Search code examples
pythoncsvfor-loopiteratorpython-itertools

Iterator using itertools is skipping a line


I have the feeling that my question is related to Why does takewhile() skip the first line?

I haven't found satisfactory answers in there though.

My examples below use the following modules

import csv
from itertools import takewhile

Here is my problem. I have a csv file which I want to parse using itertools.

For instance, i want to separate the header from the content. This is spotted by the presence of a keyword in the first column.

Here is file.csv example

a, content
b, content
KEYWORD, something else
c, let's continue

The two first lines compose the header of the file. The KEYWORD line separates it from the content: the last line.

Even, if it is not properly part of the content, I want to parse the separation row.
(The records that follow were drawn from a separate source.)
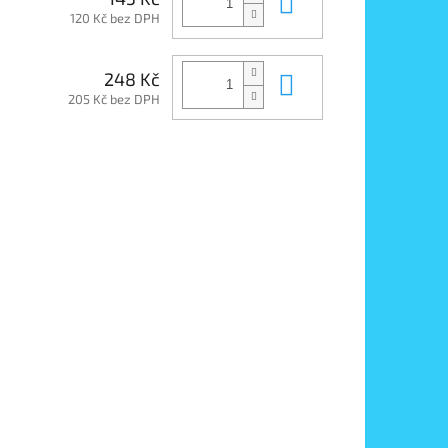
Do košíku
120 Kč bez DPH
Do košíku
248 Kč
205 Kč bez DPH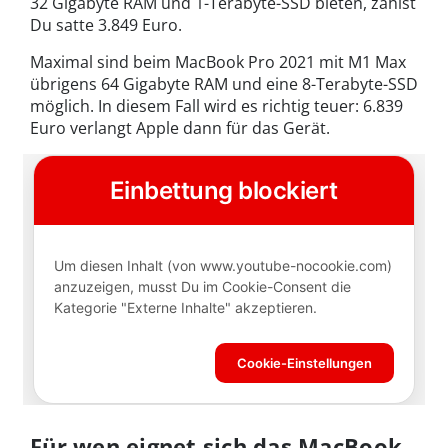
32 Gigabyte RAM und 1-Terabyte-SSD bieten, zahlst
Du satte 3.849 Euro.
Maximal sind beim MacBook Pro 2021 mit M1 Max
übrigens 64 Gigabyte RAM und eine 8-Terabyte-SSD
möglich. In diesem Fall wird es richtig teuer: 6.839
Euro verlangt Apple dann für das Gerät.
Für wen eignet sich das MacBook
with open('file.csv', 'rb') as f:
    reader = csv.reader(f)
    header = takewhile(lambda x: x[0] != 'KEYWORD', reader)
    for row in header:
        print(row)
    print('End of header')
    for row in reader:
        print(row)

I was not expecting this, but the KEYWORD line is skipped. As you will see in the following output:

['a', ' content']
['b', ' content']
End of header
['c', " let's continue"]

I have tried simulating the csv reader to see if it was coming from there. But apparently not. The following code produces the same behavior.

l = [['a', 'content'],
    ['b','content'],
    ['KEYWORD', 'something else'],
    ['c', "let's continue"]]

i = iter(l)
header = takewhile(lambda x: x[0] != 'KEYWORD', i)
for row in header:
    print(row)
print('End of header')
for row in i:
    print(row)

How can I do to use the feature of takewhile, while preventing the following for the skip the unparsed line ?
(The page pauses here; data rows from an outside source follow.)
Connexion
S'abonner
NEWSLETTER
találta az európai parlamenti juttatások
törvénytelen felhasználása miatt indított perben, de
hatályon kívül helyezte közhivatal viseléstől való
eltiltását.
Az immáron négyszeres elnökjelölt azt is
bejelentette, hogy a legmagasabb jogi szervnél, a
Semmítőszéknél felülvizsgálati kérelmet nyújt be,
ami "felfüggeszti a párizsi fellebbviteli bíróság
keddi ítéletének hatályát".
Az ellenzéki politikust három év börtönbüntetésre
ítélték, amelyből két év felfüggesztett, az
As I have understood, the first for calls for next on the iterator, to test its content. The second calls for next once again, to gather the value. And the separation row is hence skipped.


Solution

  • Thanks to @jonrsharpe, I came to question myself on some trick to code. Here is what I reached :

    class RewindableFile(file):
        def __init__(self, *args, **kwargs):
            nb_backup = kwargs.pop('nb_backup', 1)
            super(RewindableFile, self).__init__(*args, **kwargs)
            self._nb_backup = nb_backup
            self._backups = []
            self._time_anchor = 0
    
        def next(self):
            if self._time_anchor >= 0:
                item = super(RewindableFile, self).next()
                self._backup(item)
                return item
            else:
                item = self._forward()
                return item
    
        def rewind(self):
            self._time_anchor = self._time_anchor - 1
            time_bound = min(self._nb_backup, len(self._backups))
            if self._time_anchor < -time_bound:
                raise Exception('You have gone too far in history...')
    
        def __iter__(self):
            return self
    
        def _backup(self, row):
            self._backups.append(row)
            extra_items = len(self._backups) - self._nb_backup
            if extra_items > 0:
                del self._backups[0:extra_items]
    
        def _forward(self):
            item = self._backups[self._time_anchor]
            self._time_anchor = self._time_anchor + 1
            return item
    

    And how I use it :

    with RewindableFile('csv.csv', 'rb') as f:
        def test_kwd_and_rewind(x):
            if x[0] != 'KEYWORD':
                return True
            else:
                f.rewind()
                return False
    
        reader = csv.reader(f)
        header = takewhile(test_kwd_and_rewind, reader)
        for row in header:
            print(row)
        print('End of header')
        for row in reader:
            print(row)
    

    I could have also overload read and readline functions to save the jump. But I don't need them here.